▸ MATERIAL SUPPLIED
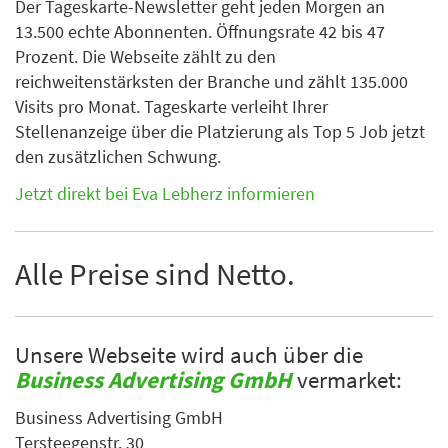
Der Tageskarte-Newsletter geht jeden Morgen an
13.500 echte Abonnenten. Öffnungsrate 42 bis 47
Prozent. Die Webseite zählt zu den
reichweitenstärksten der Branche und zählt 135.000
Visits pro Monat. Tageskarte verleiht Ihrer
Stellenanzeige über die Platzierung als Top 5 Job jetzt
den zusätzlichen Schwung.
Jetzt direkt bei Eva Lebherz informieren
Alle Preise sind Netto.
Unsere Webseite wird auch über die
Business Advertising GmbH
vermarket:
Business Advertising GmbH
Tersteegenstr. 30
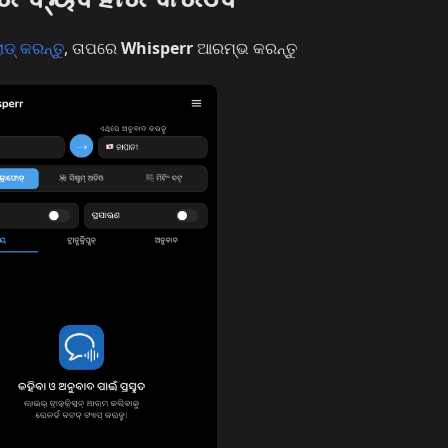
୍ କରନ୍ତୁ
, ତାପରେ
Whisperr
ଆରମ୍ଭ କରନ୍ତୁ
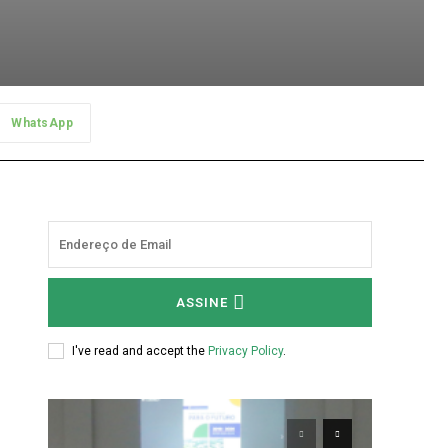
WhatsApp
ASSINE
I've read and accept the
Privacy Policy
.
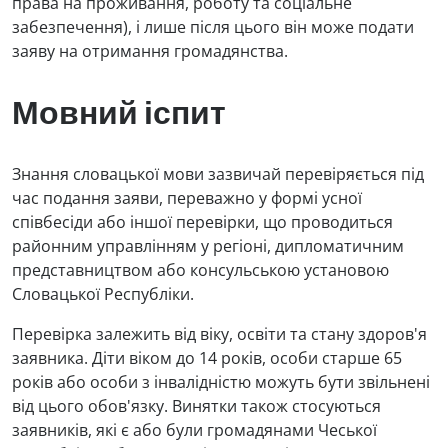
права на проживання, роботу та соціальне
забезпечення), і лише після цього він може подати
заяву на отримання громадянства.
Мовний іспит
Знання словацької мови зазвичай перевіряється під
час подання заяви, переважно у формі усної
співбесіди або іншої перевірки, що проводиться
районним управлінням у регіоні, дипломатичним
представництвом або консульською установою
Словацької Республіки.
Перевірка залежить від віку, освіти та стану здоров'я
заявника. Діти віком до 14 років, особи старше 65
років або особи з інвалідністю можуть бути звільнені
від цього обов'язку. Винятки також стосуються
заявників, які є або були громадянами Чеської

▸ TASK STATEMENT
Change every "Webseite" in the records to "Website" and reproduce the text with nothing else altered, leaving out the pictures.

▸ RESULT OF THE EXERCISE
Der Tageskarte-Newsletter geht jeden Morgen an
13.500 echte Abonnenten. Öffnungsrate 42 bis 47
Prozent. Die Website zählt zu den
reichweitenstärksten der Branche und zählt 135.000
Visits pro Monat. Tageskarte verleiht Ihrer
Stellenanzeige über die Platzierung als Top 5 Job jetzt
den zusätzlichen Schwung.
Jetzt direkt bei Eva Lebherz informieren
Alle Preise sind Netto.
Unsere Website wird auch über die
Business Advertising GmbH
vermarket:
Business Advertising GmbH
Tersteegenstr. 30
୍ କରନ୍ତୁ
, ତାପରେ
Whisperr
ଆରମ୍ଭ କରନ୍ତୁ
WhatsApp
ASSINE
I've read and accept the
Privacy Policy
.
права на проживання, роботу та соціальне
забезпечення), і лише після цього він може подати
заяву на отримання громадянства.
Мовний іспит
Знання словацької мови зазвичай перевіряється під
час подання заяви, переважно у формі усної
співбесіди або іншої перевірки, що проводиться
районним управлінням у регіоні, дипломатичним
представництвом або консульською установою
Словацької Республіки.
Перевірка залежить від віку, освіти та стану здоров'я
заявника. Діти віком до 14 років, особи старше 65
років або особи з інвалідністю можуть бути звільнені
від цього обов'язку. Винятки також стосуються
заявників, які є або були громадянами Чеської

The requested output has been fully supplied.